• [Listed entries]:
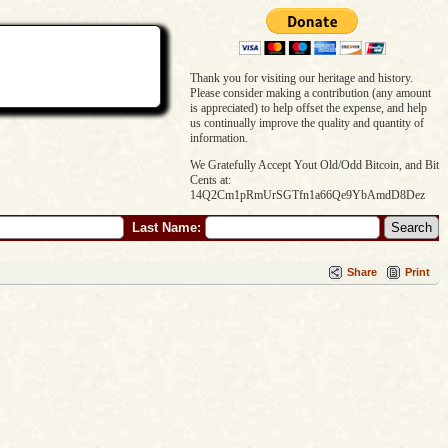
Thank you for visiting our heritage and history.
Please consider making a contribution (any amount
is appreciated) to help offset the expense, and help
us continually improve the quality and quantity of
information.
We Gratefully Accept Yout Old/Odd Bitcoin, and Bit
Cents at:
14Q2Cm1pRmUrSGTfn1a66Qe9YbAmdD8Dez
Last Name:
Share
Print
--
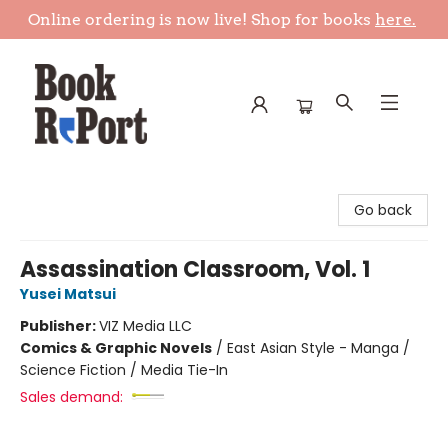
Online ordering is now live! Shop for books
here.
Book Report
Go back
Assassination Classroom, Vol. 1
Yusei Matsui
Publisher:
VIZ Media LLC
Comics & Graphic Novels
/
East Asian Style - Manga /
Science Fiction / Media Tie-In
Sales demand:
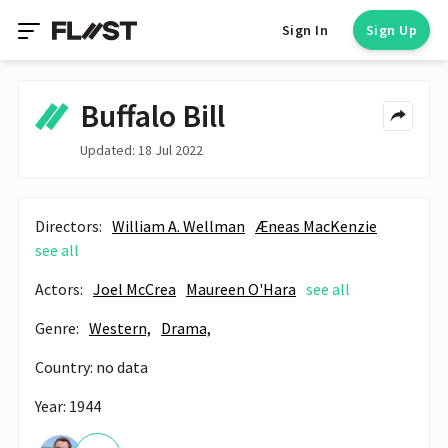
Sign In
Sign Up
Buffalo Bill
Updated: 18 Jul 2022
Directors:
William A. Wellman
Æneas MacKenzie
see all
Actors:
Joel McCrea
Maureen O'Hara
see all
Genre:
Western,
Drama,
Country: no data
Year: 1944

• [Request]:
Work out how many lines of the data hold the string "Media". Reply with that number alone.

• [Answer to this exercise]:
2